Après quatre ans de procédure, les juges viennent de rendre une ordonnance de non-lieu dans l’affaire qui opposait Nicolas Sarkozy et Mediapart au sujet de l’authenticité d’un document libyen en rapport avec les soupçons de financement de la campagne présidentielle de 2007 de l’ancien président.
Edwy Plenel n’est pas peu fier. Après quatre ans de procédure, la justice vient de rendre un non-lieu dans l’affaire qui opposait son média à Nicolas Sarkozy. Le 28 avril 2012, Fabrice Arfi et Karl Laske publiaient un article intitulait « Sarkozy-Kadhafi : la preuve du financement » dans lequel les deux journalistes révélaient l’existence d’un document daté de 2006 et signé de la main de Moussa Koussa, alors chef des services de sécurité et du renseignement extérieur de Mouammar Kadhafi, attestant un « accord portant sur le soutien à la campagne électorale du candidat aux élections présidentielles Monsieur Nicolas Sarkozy pour un montant de 50 millions d’euros ».
Dans la foulée de la publication, Nicolas Sarkozy porte plainte pour faux, recel de faux, usage de faux et diffusion de fausses nouvelles. Le président de la République d’alors qualifiant ce document de « faux grossier ». Une procédure inhabituelle : en matière de presse, le combat se règle généralement sur le terrain de la diffamation. A plusieurs reprises d’ailleurs, les avocats de Mediapart dénoncent un « recours à des procédés contraires au régime protecteur de la liberté de l’information et du droit de la presse, garanti par nos principes constitutionnels et protégé par la loi du 29 juillet 1881 ».

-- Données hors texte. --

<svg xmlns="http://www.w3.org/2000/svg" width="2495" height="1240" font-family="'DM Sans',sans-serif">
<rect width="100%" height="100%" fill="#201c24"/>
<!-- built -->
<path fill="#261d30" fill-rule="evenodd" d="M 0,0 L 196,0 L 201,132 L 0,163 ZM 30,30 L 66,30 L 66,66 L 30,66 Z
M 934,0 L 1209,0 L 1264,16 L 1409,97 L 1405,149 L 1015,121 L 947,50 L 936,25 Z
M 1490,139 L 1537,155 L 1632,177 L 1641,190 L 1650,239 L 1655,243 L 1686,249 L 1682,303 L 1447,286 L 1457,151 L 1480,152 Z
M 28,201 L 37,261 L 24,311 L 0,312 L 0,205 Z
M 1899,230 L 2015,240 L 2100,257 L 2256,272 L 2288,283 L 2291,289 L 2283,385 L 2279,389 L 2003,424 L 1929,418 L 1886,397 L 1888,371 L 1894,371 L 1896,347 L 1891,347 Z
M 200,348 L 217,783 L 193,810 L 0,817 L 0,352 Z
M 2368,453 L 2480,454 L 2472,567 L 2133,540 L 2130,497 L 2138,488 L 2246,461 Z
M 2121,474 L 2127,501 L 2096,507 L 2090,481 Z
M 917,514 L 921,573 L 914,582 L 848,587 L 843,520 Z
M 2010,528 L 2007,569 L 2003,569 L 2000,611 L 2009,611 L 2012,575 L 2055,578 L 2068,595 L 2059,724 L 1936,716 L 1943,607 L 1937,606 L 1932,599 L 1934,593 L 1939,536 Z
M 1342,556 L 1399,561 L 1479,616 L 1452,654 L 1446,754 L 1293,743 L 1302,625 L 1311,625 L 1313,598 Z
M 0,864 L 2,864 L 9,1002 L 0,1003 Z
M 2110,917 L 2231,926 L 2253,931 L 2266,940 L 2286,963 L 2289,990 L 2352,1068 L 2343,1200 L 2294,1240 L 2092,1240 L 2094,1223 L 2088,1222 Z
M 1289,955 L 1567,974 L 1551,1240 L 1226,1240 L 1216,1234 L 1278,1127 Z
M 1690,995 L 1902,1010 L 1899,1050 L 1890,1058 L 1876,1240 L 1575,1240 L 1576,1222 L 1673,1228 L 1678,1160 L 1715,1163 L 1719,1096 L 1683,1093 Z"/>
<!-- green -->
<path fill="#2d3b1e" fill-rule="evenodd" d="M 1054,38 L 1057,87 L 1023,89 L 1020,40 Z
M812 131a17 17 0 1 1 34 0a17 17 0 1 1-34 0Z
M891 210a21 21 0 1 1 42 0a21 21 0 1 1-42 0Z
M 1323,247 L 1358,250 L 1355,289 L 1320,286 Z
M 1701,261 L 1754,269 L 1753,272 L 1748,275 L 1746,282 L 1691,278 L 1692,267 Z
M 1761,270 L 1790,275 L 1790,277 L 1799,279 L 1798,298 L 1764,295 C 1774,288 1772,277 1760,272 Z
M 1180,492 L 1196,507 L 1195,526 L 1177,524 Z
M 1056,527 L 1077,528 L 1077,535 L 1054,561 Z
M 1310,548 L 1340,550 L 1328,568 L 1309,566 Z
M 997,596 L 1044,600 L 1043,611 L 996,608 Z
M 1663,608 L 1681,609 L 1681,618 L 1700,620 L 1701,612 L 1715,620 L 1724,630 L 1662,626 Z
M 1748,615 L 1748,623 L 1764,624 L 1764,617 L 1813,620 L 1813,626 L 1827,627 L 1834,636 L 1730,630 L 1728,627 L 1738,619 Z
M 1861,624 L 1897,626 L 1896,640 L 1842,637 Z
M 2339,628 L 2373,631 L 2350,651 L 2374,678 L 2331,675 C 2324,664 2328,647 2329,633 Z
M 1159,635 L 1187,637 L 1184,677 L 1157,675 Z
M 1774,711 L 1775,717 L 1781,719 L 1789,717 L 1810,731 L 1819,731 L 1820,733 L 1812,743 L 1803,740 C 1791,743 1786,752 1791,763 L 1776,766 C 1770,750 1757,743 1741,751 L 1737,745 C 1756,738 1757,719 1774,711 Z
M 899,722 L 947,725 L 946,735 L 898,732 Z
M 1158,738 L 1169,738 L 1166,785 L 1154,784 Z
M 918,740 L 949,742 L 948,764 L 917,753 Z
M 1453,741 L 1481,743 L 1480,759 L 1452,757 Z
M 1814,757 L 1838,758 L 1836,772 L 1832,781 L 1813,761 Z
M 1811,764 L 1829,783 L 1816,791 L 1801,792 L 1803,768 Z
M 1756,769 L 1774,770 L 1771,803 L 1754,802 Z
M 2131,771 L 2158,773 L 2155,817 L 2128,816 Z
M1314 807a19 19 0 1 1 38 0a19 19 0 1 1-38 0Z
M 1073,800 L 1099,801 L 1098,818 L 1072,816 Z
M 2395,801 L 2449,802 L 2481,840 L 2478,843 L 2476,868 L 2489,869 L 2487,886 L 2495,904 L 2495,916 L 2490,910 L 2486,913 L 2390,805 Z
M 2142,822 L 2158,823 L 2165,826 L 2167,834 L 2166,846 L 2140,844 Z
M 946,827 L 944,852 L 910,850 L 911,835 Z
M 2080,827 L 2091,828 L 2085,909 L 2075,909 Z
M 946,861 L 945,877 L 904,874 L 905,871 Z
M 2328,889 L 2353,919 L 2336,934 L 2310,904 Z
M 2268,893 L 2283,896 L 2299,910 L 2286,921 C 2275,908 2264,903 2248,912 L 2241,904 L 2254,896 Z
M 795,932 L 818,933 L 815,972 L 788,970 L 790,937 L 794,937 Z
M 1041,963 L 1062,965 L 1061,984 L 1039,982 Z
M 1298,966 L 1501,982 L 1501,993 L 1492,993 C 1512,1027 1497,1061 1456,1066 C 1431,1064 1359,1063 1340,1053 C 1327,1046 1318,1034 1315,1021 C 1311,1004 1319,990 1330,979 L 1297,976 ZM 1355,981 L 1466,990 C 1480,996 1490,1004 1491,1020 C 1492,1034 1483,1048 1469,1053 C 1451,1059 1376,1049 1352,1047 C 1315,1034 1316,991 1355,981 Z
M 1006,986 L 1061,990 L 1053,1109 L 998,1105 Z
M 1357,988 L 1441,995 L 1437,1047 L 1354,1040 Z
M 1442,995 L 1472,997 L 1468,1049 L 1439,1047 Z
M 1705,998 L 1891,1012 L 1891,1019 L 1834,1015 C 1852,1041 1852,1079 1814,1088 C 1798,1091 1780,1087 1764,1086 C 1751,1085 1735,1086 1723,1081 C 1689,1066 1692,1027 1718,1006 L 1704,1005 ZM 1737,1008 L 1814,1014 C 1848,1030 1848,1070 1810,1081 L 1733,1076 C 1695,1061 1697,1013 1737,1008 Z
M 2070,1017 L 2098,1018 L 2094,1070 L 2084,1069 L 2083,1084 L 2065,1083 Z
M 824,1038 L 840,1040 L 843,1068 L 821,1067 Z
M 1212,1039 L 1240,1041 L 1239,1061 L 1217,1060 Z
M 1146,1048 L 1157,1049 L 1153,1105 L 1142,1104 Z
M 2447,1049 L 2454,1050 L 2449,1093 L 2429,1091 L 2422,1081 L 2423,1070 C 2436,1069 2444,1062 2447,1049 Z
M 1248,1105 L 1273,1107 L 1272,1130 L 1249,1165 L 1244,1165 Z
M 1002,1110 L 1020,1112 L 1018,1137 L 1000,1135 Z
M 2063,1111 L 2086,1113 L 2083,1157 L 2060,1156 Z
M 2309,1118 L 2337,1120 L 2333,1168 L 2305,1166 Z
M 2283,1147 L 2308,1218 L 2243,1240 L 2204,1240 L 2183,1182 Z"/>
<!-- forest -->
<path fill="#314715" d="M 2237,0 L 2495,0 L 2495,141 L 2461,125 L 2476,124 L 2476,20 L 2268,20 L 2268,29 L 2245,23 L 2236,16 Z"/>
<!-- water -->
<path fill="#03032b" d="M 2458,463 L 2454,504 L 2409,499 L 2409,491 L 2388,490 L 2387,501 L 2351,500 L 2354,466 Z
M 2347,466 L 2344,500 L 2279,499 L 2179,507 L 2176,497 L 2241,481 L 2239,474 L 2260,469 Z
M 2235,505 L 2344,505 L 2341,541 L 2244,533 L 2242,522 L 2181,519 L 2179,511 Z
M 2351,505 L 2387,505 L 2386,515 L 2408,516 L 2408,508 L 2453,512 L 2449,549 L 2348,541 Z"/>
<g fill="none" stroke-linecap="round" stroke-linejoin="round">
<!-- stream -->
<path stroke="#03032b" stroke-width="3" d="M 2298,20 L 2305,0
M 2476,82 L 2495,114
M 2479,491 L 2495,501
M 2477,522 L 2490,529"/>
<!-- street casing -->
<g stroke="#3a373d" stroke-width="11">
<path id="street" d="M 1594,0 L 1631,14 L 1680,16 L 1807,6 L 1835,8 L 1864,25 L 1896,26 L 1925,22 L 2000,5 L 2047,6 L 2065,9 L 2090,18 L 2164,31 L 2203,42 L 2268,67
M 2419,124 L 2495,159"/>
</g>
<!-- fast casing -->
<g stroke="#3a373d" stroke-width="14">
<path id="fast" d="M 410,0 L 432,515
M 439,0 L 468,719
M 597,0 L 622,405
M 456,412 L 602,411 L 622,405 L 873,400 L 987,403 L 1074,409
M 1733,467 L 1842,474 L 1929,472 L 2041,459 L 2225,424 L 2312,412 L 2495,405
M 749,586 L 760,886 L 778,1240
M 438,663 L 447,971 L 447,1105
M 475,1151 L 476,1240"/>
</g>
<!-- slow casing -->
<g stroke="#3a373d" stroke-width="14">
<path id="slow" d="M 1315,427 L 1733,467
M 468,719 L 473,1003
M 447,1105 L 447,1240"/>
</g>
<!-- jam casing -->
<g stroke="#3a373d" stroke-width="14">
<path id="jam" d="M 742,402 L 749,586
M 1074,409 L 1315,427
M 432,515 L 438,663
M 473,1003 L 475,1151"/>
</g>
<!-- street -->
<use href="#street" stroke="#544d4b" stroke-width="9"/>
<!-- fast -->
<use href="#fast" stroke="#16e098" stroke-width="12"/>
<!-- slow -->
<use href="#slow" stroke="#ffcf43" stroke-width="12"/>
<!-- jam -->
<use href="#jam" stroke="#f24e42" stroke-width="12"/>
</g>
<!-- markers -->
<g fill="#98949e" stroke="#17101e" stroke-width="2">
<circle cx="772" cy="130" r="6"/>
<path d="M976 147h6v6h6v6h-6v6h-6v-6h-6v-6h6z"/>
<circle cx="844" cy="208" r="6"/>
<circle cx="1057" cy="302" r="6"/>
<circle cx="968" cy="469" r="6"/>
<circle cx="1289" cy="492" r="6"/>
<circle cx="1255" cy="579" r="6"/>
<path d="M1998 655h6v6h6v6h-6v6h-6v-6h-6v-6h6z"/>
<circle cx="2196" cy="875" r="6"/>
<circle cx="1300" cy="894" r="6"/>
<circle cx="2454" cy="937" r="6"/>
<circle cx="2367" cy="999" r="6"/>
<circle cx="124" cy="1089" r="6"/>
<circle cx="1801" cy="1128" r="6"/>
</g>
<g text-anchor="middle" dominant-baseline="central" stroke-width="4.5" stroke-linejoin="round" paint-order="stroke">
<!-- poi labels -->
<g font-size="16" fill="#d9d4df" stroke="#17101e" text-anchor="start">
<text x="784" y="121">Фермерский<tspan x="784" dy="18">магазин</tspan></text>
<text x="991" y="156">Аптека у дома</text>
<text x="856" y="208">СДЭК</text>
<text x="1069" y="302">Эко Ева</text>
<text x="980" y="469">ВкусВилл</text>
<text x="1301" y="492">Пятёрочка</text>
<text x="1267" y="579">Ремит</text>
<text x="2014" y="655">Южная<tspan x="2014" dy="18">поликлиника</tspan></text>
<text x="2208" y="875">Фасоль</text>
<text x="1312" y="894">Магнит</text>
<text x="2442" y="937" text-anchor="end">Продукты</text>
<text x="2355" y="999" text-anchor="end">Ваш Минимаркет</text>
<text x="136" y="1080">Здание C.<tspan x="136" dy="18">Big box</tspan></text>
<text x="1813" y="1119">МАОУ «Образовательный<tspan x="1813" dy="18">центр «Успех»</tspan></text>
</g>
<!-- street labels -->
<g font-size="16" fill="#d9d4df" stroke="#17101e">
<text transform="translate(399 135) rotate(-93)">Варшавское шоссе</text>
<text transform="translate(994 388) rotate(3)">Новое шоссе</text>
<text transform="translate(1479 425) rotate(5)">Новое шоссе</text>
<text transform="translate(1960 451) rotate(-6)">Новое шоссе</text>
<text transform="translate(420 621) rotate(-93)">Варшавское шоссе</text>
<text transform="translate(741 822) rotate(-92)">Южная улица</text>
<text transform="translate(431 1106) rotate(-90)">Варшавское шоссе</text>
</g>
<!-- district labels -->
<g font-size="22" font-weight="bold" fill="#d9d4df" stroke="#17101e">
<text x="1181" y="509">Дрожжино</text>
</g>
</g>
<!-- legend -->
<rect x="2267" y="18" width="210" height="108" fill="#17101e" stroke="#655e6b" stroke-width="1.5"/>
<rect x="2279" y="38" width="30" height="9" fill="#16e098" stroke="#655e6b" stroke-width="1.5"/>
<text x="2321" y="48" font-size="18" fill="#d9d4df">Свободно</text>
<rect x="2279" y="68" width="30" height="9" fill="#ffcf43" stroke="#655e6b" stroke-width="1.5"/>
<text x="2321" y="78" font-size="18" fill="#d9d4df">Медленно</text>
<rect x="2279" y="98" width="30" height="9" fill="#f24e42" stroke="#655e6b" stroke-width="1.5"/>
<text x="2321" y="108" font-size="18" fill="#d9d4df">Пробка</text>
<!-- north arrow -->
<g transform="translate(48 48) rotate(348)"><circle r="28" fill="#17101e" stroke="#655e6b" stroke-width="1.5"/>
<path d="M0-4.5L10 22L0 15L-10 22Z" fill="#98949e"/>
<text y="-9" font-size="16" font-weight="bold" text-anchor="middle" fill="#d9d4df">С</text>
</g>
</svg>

Après quatre années, les juges René Gros et Emmanuelle Legrand ont fini par faire tomber toutes les accusations de Sarkozy : « L’ensemble des investigations visant à déterminer si le document publié par Mediapart était un faux matériel c’est-à-dire, indépendamment de son contenu, un support fabriqué par montage ou tout autre moyen, ou altéré par des falsifications de toutes natures, n’a pas permis de l’établir ». Selon les experts consultés lors de l’instruction, la signature est bien celle de Moussa Koussa et la note publiée par Mediapart a toutes les caractéristiques « d’un document officiel libyen ».
Le journal en ligne se félicite donc, un peu trop vite d’ailleurs, que « les juges ferment la porte » à l’hypothèse d’un « faux intellectuel », c’est-à dire-d’un document authentique dans lequel on aurait glissé de fausses informations. « Cette piste purement théorique part d’une incertitude sur la date de la réunion mentionnée dans la note libyenne, Brice Hortefeux, alors ministre délégué aux collectivités locales, affirmant avoir été à Clermont-Ferrand le jour mentionné, soit le 6 octobre 2006. Or les juges ferment aussi cette porte, affirmant que ‘ces incertitudes ne permettent pas de conclure formellement à l’impossibilité d’une telle réunion' », claironne Edwy Plenel.
Une interprétation propre au fondateur du journal, les magistrats réfutant simplement l’argument de Brice Hortefeux plaidant qu’il ne pouvait être à cette réunion ce jour-là pour cause d’agenda incompatible. La possibité d’une manipulation des services secrets libyens visant à déstabiliser Sarkozy, qui avait poussé à l’intervention en Libye contre Kadhafi en 2011, n’est toujours pas totalement à exclure. On se souvient que c’est à cette période que Saïf Al-Islam, le fils du Colonel, avait accordé à la chaîne Euronews cet entretien dans lequel il accusait le président français d’avoir reçu des millions pour sa campagne de 2007…
Reste une belle revanche pour les enquêteurs de Mediapart qui permet de renvoyer la balle dans le camps sarkozyste. « Nous ne saurions croire que la justice française ne se donne pas les moyens de répondre aux deux questions posées par ce scandale libyen : le régime libyen de Mouammar Kadhafi a-t-il financé la campagne électorale de Nicolas Sarkozy afin d’être élu président en 2007 ? Le régime français de Nicolas Sarkozy a-t-il contribué à la chute de ce dictateur afin d’effacer les traces de cette compromission ? », conclut Plenel.